Output all entries below exactly as they are given.

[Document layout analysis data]
——————
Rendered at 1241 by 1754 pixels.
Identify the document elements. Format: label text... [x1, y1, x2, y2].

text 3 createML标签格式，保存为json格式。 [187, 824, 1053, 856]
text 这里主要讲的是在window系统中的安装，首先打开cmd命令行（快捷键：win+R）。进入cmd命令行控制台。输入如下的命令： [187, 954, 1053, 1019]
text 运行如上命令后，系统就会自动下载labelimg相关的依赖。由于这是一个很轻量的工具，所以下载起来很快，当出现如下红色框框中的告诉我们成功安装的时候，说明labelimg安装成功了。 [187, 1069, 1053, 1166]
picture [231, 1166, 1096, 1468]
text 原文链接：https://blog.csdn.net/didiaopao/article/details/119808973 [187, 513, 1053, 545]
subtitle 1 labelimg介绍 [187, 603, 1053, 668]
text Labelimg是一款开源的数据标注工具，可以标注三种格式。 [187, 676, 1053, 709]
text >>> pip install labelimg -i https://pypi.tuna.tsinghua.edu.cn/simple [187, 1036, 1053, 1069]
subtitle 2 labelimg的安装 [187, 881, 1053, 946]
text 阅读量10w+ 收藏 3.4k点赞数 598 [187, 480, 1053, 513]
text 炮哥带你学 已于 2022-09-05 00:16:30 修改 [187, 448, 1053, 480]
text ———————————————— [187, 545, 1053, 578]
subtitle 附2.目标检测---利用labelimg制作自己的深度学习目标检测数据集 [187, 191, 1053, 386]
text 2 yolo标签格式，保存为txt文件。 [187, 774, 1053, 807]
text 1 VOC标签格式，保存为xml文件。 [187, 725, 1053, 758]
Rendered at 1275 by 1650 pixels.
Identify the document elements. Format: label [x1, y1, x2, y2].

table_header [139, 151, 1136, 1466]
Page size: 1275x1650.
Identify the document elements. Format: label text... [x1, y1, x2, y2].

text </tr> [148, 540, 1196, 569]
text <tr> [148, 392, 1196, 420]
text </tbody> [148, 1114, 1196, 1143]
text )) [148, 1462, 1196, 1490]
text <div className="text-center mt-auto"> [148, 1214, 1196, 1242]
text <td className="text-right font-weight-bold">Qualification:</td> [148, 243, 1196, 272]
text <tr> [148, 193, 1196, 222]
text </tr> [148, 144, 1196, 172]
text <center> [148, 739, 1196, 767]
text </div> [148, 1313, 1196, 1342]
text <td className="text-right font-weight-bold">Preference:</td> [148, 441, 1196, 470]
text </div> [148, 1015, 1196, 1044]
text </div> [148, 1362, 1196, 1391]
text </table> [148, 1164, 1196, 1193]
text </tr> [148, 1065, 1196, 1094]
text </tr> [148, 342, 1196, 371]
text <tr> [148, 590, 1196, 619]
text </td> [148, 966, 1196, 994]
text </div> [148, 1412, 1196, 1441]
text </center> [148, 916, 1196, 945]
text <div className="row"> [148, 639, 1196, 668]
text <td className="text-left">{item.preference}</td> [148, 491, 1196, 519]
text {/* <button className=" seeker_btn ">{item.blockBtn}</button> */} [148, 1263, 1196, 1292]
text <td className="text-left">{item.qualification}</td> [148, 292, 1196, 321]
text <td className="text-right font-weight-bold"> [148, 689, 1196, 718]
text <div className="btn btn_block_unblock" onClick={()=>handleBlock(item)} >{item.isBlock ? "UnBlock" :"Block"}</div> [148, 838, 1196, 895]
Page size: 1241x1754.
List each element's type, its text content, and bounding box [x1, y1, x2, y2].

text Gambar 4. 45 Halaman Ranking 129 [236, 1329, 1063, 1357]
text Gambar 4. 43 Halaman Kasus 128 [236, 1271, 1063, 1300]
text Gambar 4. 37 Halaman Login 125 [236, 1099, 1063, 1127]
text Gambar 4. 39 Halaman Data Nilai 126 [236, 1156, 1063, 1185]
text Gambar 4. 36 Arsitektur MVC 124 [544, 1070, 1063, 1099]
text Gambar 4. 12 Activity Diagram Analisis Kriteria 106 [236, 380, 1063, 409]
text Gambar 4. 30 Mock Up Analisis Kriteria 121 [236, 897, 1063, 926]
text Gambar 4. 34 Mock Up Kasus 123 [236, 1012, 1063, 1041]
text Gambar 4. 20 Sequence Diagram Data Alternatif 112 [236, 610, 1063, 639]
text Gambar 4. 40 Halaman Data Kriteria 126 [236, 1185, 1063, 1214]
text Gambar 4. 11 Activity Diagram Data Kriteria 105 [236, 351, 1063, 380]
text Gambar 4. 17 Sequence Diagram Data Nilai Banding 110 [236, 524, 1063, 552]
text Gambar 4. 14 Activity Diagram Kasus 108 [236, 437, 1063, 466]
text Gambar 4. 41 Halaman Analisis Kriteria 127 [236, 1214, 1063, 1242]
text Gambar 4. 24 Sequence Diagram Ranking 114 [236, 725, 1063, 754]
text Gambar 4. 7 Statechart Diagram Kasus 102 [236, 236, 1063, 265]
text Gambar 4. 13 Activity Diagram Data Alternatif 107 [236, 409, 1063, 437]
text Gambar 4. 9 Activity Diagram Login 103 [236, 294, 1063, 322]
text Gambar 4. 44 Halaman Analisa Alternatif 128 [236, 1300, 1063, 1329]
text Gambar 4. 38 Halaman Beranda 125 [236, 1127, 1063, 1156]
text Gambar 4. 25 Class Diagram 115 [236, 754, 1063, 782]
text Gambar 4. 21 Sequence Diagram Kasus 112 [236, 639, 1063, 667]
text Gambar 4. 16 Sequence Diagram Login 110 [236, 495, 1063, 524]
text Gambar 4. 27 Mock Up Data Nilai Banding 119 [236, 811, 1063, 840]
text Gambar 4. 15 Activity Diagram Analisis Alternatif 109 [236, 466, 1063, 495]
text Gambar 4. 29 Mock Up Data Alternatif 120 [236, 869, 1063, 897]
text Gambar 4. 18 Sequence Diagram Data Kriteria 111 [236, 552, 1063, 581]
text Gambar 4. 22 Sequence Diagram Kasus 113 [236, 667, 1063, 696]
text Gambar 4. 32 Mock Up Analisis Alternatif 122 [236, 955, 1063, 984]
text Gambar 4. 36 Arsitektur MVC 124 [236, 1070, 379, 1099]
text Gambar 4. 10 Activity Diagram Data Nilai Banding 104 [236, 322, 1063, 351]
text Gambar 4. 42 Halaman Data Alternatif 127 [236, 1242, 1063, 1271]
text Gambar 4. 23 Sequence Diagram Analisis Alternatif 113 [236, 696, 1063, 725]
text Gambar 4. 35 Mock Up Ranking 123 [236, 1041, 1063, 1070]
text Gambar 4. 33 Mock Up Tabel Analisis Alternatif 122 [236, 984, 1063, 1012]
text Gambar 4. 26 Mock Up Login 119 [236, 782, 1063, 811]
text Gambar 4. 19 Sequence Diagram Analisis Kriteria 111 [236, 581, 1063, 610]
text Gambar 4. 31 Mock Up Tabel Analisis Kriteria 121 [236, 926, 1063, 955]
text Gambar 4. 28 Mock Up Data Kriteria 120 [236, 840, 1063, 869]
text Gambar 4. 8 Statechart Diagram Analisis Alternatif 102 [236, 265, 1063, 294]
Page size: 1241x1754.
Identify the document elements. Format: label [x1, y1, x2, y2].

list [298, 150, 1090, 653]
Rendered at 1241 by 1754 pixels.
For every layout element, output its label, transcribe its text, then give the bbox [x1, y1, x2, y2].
——————
TASK RESULT ->
Rendered at 1241 by 1754 pixels.
Identify the document elements. Format: label text... [x1, y1, x2, y2].

text 3 createML标签格式，保存为json格式。 [187, 824, 1053, 856]
text 这里主要讲的是在window系统中的安装，首先打开cmd命令行（快捷键：win+R）。进入cmd命令行控制台。输入如下的命令： [187, 954, 1053, 1019]
text 运行如上命令后，系统就会自动下载labelimg相关的依赖。由于这是一个很轻量的工具，所以下载起来很快，当出现如下红色框框中的告诉我们成功安装的时候，说明labelimg安装成功了。 [187, 1069, 1053, 1166]
picture [231, 1166, 1096, 1468]
text 原文链接：https://blog.csdn.net/didiaopao/article/details/119808973 [187, 513, 1053, 545]
subtitle 1 labelimg介绍 [187, 603, 1053, 668]
text Labelimg是一款开源的数据标注工具，可以标注三种格式。 [187, 676, 1053, 709]
text >>> pip install labelimg -i https://pypi.tuna.tsinghua.edu.cn/simple [187, 1036, 1053, 1069]
subtitle 2 labelimg的安装 [187, 881, 1053, 946]
text 阅读量10w+ 收藏 3.4k点赞数 598 [187, 480, 1053, 513]
text 炮哥带你学 已于 2022-09-05 00:16:30 修改 [187, 448, 1053, 480]
text ———————————————— [187, 545, 1053, 578]
subtitle 附2.目标检测---利用labelimg制作自己的深度学习目标检测数据集 [187, 191, 1053, 386]
text 2 yolo标签格式，保存为txt文件。 [187, 774, 1053, 807]
text 1 VOC标签格式，保存为xml文件。 [187, 725, 1053, 758]
Rendered at 1275 by 1650 pixels.
Identify the document elements. Format: label [x1, y1, x2, y2].

table_header [139, 151, 1136, 1466]
Page size: 1275x1650.
Identify the document elements. Format: label text... [x1, y1, x2, y2].

text </tr> [148, 540, 1196, 569]
text <tr> [148, 392, 1196, 420]
text </tbody> [148, 1114, 1196, 1143]
text )) [148, 1462, 1196, 1490]
text <div className="text-center mt-auto"> [148, 1214, 1196, 1242]
text <td className="text-right font-weight-bold">Qualification:</td> [148, 243, 1196, 272]
text <tr> [148, 193, 1196, 222]
text </tr> [148, 144, 1196, 172]
text <center> [148, 739, 1196, 767]
text </div> [148, 1313, 1196, 1342]
text <td className="text-right font-weight-bold">Preference:</td> [148, 441, 1196, 470]
text </div> [148, 1015, 1196, 1044]
text </div> [148, 1362, 1196, 1391]
text </table> [148, 1164, 1196, 1193]
text </tr> [148, 1065, 1196, 1094]
text </tr> [148, 342, 1196, 371]
text <tr> [148, 590, 1196, 619]
text </td> [148, 966, 1196, 994]
text </div> [148, 1412, 1196, 1441]
text </center> [148, 916, 1196, 945]
text <div className="row"> [148, 639, 1196, 668]
text <td className="text-left">{item.preference}</td> [148, 491, 1196, 519]
text {/* <button className=" seeker_btn ">{item.blockBtn}</button> */} [148, 1263, 1196, 1292]
text <td className="text-left">{item.qualification}</td> [148, 292, 1196, 321]
text <td className="text-right font-weight-bold"> [148, 689, 1196, 718]
text <div className="btn btn_block_unblock" onClick={()=>handleBlock(item)} >{item.isBlock ? "UnBlock" :"Block"}</div> [148, 838, 1196, 895]
Page size: 1241x1754.
List each element's type, its text content, and bounding box [x1, y1, x2, y2].

text Gambar 4. 45 Halaman Ranking 129 [236, 1329, 1063, 1357]
text Gambar 4. 43 Halaman Kasus 128 [236, 1271, 1063, 1300]
text Gambar 4. 37 Halaman Login 125 [236, 1099, 1063, 1127]
text Gambar 4. 39 Halaman Data Nilai 126 [236, 1156, 1063, 1185]
text Gambar 4. 36 Arsitektur MVC 124 [544, 1070, 1063, 1099]
text Gambar 4. 12 Activity Diagram Analisis Kriteria 106 [236, 380, 1063, 409]
text Gambar 4. 30 Mock Up Analisis Kriteria 121 [236, 897, 1063, 926]
text Gambar 4. 34 Mock Up Kasus 123 [236, 1012, 1063, 1041]
text Gambar 4. 20 Sequence Diagram Data Alternatif 112 [236, 610, 1063, 639]
text Gambar 4. 40 Halaman Data Kriteria 126 [236, 1185, 1063, 1214]
text Gambar 4. 11 Activity Diagram Data Kriteria 105 [236, 351, 1063, 380]
text Gambar 4. 17 Sequence Diagram Data Nilai Banding 110 [236, 524, 1063, 552]
text Gambar 4. 14 Activity Diagram Kasus 108 [236, 437, 1063, 466]
text Gambar 4. 41 Halaman Analisis Kriteria 127 [236, 1214, 1063, 1242]
text Gambar 4. 24 Sequence Diagram Ranking 114 [236, 725, 1063, 754]
text Gambar 4. 7 Statechart Diagram Kasus 102 [236, 236, 1063, 265]
text Gambar 4. 13 Activity Diagram Data Alternatif 107 [236, 409, 1063, 437]
text Gambar 4. 9 Activity Diagram Login 103 [236, 294, 1063, 322]
text Gambar 4. 44 Halaman Analisa Alternatif 128 [236, 1300, 1063, 1329]
text Gambar 4. 38 Halaman Beranda 125 [236, 1127, 1063, 1156]
text Gambar 4. 25 Class Diagram 115 [236, 754, 1063, 782]
text Gambar 4. 21 Sequence Diagram Kasus 112 [236, 639, 1063, 667]
text Gambar 4. 16 Sequence Diagram Login 110 [236, 495, 1063, 524]
text Gambar 4. 27 Mock Up Data Nilai Banding 119 [236, 811, 1063, 840]
text Gambar 4. 15 Activity Diagram Analisis Alternatif 109 [236, 466, 1063, 495]
text Gambar 4. 29 Mock Up Data Alternatif 120 [236, 869, 1063, 897]
text Gambar 4. 18 Sequence Diagram Data Kriteria 111 [236, 552, 1063, 581]
text Gambar 4. 22 Sequence Diagram Kasus 113 [236, 667, 1063, 696]
text Gambar 4. 32 Mock Up Analisis Alternatif 122 [236, 955, 1063, 984]
text Gambar 4. 36 Arsitektur MVC 124 [236, 1070, 379, 1099]
text Gambar 4. 10 Activity Diagram Data Nilai Banding 104 [236, 322, 1063, 351]
text Gambar 4. 42 Halaman Data Alternatif 127 [236, 1242, 1063, 1271]
text Gambar 4. 23 Sequence Diagram Analisis Alternatif 113 [236, 696, 1063, 725]
text Gambar 4. 35 Mock Up Ranking 123 [236, 1041, 1063, 1070]
text Gambar 4. 33 Mock Up Tabel Analisis Alternatif 122 [236, 984, 1063, 1012]
text Gambar 4. 26 Mock Up Login 119 [236, 782, 1063, 811]
text Gambar 4. 19 Sequence Diagram Analisis Kriteria 111 [236, 581, 1063, 610]
text Gambar 4. 31 Mock Up Tabel Analisis Kriteria 121 [236, 926, 1063, 955]
text Gambar 4. 28 Mock Up Data Kriteria 120 [236, 840, 1063, 869]
text Gambar 4. 8 Statechart Diagram Analisis Alternatif 102 [236, 265, 1063, 294]
Page size: 1241x1754.
Identify the document elements. Format: label [x1, y1, x2, y2].

list [298, 150, 1090, 653]
Rendered at 1241 by 1754 pixels.
For every layout element, output its label, transcribe its text, then give the bbox [x1, y1, x2, y2].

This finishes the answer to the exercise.